Since the last of the Blues' three titles in 2003, fans have had little to celebrate but they will flock to Eden Park expecting a long-awaited trophy after seeing their talent-laden team click under coach Leon MacDonald.
"It’s new for us, a final," said former New Zealand flyhalf MacDonald, whose 2018 appointment halted a coaching merry-go-round at the Blues.
"There are a lot of guys who have been around this team for a long time who are desperate to be part of a successful final.
"That’s spurred this team to keep grinding. It means a lot."
Though boasting an All Blacks-laden pack and based in New Zealand's most well-resourced rugby region, the Blues were the country's weakest side as late as 2019.
The outbreak of COVID-19 in 2020 proved an unlikely watershed as they knuckled down to finish second behind the Canterbury Crusaders in the domestic Super Rugby Aotearoa competition.

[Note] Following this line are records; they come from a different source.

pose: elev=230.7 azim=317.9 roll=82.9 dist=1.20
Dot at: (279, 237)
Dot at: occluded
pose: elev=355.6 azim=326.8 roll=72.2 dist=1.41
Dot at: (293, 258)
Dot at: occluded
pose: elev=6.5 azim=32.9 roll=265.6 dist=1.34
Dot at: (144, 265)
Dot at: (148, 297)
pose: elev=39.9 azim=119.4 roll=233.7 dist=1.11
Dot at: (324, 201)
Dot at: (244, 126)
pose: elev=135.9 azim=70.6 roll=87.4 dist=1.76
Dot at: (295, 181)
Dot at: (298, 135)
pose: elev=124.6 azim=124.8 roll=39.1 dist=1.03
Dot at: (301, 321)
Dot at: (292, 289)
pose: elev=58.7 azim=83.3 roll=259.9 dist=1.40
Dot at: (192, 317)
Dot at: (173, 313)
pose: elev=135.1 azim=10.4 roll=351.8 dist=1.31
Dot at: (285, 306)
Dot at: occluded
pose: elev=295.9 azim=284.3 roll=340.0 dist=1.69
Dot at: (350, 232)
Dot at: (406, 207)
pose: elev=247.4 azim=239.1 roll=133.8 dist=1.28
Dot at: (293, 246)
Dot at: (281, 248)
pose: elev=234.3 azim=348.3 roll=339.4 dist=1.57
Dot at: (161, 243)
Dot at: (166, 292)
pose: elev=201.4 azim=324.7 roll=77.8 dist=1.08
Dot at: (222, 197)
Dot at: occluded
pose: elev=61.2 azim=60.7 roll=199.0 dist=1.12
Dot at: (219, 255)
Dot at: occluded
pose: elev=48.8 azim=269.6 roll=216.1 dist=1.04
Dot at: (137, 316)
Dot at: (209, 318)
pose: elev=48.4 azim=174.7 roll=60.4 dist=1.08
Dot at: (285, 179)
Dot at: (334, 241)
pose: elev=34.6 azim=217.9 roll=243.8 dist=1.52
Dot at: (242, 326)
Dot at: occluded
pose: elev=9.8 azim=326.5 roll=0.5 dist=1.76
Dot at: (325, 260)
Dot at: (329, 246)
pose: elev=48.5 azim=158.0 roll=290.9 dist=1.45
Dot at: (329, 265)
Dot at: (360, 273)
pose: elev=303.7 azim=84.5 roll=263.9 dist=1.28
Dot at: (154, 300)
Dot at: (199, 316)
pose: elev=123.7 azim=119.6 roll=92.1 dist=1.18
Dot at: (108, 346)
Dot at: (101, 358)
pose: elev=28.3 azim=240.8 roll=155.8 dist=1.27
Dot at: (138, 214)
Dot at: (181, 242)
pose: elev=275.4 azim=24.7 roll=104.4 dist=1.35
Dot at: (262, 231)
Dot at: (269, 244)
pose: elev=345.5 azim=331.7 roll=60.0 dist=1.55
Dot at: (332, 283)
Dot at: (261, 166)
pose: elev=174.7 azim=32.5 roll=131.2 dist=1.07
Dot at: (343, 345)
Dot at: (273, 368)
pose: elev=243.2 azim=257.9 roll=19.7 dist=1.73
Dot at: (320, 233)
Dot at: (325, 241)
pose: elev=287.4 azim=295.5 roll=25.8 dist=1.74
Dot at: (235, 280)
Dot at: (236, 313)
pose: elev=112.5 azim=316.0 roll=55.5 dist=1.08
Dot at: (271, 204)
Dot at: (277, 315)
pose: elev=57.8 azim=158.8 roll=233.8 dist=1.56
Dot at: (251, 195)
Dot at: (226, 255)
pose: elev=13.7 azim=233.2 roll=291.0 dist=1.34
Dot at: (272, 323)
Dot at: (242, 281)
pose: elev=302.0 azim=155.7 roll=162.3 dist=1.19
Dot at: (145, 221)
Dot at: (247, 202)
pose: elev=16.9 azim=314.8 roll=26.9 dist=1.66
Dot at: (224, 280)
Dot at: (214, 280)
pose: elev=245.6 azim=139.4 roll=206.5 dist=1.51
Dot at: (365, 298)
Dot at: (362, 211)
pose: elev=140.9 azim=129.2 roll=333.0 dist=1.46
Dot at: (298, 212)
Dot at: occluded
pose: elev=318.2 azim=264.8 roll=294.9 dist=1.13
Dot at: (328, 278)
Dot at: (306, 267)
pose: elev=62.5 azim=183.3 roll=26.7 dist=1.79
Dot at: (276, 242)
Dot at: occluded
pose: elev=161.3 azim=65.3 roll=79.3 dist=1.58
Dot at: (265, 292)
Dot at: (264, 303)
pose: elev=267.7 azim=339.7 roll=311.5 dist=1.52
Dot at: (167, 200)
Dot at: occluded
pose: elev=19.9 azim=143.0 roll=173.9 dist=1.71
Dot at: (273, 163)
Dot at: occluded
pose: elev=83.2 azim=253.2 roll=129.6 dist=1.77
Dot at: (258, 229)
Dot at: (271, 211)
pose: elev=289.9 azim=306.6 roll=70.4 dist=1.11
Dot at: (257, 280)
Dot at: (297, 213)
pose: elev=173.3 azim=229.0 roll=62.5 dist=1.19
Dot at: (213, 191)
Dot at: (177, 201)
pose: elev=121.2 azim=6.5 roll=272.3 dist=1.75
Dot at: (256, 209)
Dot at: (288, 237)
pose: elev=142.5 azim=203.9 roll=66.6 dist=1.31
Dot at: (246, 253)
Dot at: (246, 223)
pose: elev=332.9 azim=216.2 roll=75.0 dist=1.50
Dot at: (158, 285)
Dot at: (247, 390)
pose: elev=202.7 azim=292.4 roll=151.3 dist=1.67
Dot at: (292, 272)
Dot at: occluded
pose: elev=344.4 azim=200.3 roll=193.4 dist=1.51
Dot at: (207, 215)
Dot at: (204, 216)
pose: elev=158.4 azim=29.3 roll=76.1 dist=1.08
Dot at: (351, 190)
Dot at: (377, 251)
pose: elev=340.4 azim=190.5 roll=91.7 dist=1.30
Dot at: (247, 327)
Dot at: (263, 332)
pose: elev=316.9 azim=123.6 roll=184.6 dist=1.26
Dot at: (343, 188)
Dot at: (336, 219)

They took a backward step in this year's Aotearoa, finishing third with a 4-4 record, and were largely written off as a force in Trans-Tasman.
Yet they recovered quickly to go 5-0 in the tournament, handing out a series of thrashings against Australia's Super Rugby sides to earn the home final.
The Highlanders place in the final is arguably a bigger surprise, having lost coach Tony Brown before the tournament when he headed offshore to resume an assistant role with Japan.
But the South Island scrappers have long been regarded New Zealand's "moneyball" side, achieving a lot with little.
Under deputy Clarke Dermody, the Highlanders also enter the final unbeaten, with co-captain and All Blacks scrumhalf Aaron Smith providing the spark on-field through a brilliant season.
The Highlanders have only one test player in their pack, Japanese flanker Kazuki Himeno, so they will have their hands full against the Blues' forwards as they bid for their first championship since their sole Super Rugby trophy in 2015.
"We're from the deep south, a place that’s small and quiet, heading up to the big smoke to enjoy it and get amongst it,” said co-captain and hooker Ash Dixon.
"They are pretty much twice the size of our team. I’m just looking forward to a good challenge and giving it a crack."